369.10
Dealing with Class Contempt. Reframing Stigmatization in Mexico City.

Saturday, 21 July 2018
Location: 715A (MTCC SOUTH BUILDING)
Distributed Paper
Maria Cristina BAYON, Instituto de Investigaciones Sociales, UNAM, Mexico
Social scientists have increasingly recognized the relevance of moral and symbolic dimensions in the persistence and deepening of social inequality. Together with the satisfaction of material needs, recognition, respect, and feeling valued by others, are essential for well-being.

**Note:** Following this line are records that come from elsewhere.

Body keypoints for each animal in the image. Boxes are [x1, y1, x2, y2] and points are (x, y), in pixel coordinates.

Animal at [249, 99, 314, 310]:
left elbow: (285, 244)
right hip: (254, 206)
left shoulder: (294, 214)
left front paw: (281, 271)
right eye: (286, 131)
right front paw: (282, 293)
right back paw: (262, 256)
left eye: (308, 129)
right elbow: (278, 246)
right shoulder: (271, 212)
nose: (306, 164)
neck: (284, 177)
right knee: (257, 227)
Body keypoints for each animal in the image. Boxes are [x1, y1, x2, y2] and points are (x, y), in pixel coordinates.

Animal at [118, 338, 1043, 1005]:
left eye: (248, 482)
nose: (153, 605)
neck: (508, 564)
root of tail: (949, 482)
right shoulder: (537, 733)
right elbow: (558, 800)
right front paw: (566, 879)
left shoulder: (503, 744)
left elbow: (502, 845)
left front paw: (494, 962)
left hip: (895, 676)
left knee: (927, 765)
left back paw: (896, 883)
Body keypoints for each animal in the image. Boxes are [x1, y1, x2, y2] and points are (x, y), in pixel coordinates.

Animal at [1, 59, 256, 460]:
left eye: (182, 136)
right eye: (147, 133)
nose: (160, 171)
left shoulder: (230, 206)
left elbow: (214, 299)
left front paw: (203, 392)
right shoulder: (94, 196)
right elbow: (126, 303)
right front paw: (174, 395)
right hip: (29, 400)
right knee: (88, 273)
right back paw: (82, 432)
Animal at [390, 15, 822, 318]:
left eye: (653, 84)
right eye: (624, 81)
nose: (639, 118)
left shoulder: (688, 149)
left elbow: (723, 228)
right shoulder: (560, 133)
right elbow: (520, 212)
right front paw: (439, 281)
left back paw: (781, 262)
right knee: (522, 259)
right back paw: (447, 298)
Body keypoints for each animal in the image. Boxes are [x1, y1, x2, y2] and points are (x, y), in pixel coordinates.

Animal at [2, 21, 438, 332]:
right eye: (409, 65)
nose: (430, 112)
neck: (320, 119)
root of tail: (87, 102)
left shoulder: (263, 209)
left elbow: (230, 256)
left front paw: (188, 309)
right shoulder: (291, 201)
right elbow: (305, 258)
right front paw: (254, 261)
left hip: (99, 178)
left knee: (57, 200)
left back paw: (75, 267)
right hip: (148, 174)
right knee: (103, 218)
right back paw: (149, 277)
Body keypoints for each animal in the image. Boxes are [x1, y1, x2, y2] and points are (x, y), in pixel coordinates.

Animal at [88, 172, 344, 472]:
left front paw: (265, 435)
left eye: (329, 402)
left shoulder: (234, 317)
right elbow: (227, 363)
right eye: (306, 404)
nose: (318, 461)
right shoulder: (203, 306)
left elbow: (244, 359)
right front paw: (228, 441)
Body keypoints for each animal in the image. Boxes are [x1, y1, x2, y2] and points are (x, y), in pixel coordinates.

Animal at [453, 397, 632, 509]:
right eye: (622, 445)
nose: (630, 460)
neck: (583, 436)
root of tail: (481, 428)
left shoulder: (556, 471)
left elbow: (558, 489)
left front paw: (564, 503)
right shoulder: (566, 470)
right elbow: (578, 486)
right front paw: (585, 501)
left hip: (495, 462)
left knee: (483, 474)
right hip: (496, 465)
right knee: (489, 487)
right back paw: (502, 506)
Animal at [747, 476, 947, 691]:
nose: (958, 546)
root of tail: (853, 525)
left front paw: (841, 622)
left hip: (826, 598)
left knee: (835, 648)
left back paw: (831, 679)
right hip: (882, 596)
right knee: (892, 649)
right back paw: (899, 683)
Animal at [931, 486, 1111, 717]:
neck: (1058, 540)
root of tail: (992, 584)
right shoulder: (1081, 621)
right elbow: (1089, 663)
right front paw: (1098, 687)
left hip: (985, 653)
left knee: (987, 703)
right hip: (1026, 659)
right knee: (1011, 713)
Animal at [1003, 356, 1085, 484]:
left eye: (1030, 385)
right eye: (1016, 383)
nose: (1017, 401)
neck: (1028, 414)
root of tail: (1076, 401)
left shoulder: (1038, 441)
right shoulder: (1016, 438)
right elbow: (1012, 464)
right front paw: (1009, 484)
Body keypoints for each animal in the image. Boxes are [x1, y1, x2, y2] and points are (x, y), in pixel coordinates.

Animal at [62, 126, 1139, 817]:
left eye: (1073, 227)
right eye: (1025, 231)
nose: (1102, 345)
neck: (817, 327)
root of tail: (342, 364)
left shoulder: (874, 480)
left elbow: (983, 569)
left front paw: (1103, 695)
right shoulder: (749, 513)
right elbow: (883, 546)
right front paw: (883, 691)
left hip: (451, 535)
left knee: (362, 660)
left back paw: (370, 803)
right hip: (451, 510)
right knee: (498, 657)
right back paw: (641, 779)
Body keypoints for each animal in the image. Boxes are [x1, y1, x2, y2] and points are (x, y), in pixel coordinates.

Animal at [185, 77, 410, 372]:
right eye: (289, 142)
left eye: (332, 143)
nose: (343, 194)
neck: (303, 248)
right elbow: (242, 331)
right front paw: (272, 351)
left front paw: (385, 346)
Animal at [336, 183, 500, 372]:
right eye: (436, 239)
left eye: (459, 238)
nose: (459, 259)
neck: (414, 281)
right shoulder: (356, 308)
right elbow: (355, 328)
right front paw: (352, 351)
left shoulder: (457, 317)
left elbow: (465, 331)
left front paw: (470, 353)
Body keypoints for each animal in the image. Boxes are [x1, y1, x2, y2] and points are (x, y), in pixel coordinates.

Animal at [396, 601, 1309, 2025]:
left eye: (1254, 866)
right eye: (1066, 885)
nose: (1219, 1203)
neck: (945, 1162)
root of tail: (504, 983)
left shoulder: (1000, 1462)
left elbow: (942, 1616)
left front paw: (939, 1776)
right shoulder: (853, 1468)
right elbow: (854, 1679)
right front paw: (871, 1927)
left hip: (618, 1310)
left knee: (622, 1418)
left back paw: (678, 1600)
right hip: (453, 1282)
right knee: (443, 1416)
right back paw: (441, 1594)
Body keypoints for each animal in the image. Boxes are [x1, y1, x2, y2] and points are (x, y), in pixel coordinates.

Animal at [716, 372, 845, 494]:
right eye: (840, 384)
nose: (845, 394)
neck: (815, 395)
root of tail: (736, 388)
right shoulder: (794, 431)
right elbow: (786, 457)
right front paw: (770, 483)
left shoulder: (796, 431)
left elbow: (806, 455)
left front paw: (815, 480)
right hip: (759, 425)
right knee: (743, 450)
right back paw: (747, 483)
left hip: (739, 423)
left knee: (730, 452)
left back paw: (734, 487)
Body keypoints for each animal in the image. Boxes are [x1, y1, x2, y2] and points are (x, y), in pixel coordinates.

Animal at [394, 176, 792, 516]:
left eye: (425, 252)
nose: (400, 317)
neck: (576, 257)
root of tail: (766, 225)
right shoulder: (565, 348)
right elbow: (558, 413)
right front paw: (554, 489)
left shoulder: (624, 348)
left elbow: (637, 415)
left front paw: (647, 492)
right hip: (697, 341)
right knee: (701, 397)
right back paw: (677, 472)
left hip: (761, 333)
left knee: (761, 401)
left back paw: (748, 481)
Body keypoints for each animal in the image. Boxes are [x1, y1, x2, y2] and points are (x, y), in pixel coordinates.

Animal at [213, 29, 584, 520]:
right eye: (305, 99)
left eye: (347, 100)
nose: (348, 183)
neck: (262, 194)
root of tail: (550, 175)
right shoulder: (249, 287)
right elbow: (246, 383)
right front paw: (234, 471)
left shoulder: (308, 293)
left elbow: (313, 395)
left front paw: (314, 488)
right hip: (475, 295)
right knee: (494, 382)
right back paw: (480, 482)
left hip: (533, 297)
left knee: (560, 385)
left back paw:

Misrecognition includes both material and symbolic deprivations, usually resulting in severe distress, shame and self-contempt.

One of the defining features of the neoliberal rationality is the morbidity of the social sphere, evidenced from the hegemonic perspective toward all things public and collective, recasting social problems as individual problems, blaming the underprivileged for their “own failures”. Representations of most disadvantaged sectors become spatialized; negative valuations are often translated into a pathologization of their spaces (neighbourhoods, schools, streets, etc.) resulting in demonized place images that associate types of places and types of people . Disadvantaged groups are not only aware of the stigma attached to them and their places; they have to deal, respond, and cope with these denigratory images.

In this paper, we analyse the place images and stigma, circulating in the mass and social media, attached to disadvantaged public high schools and neighbourhoods in the periphery of Mexico City. Based on qualitative research –in-depth interviews, newspaper notes, and social media images- conducted by the author, the social perception of both spaces is analyzed through the lens of the stigmatized subjects. We focus on students’ and dwellers’narratives on their experiences and perceptions of (dis)respect, (mis)recognition, and stereotyping, and their implications on school and community belonging. By relying on this two cases, I pursue two complementary aims. First, to dismantle the myths, stereotypes and stigmas on the poor and their places underlying the public discourse. Secondly, to identify the coping mechanisms deployed by disadvantaged residents and students to deal with class contempt and a dominant discourse that stigmatizes and denigrates them, daily and systematically.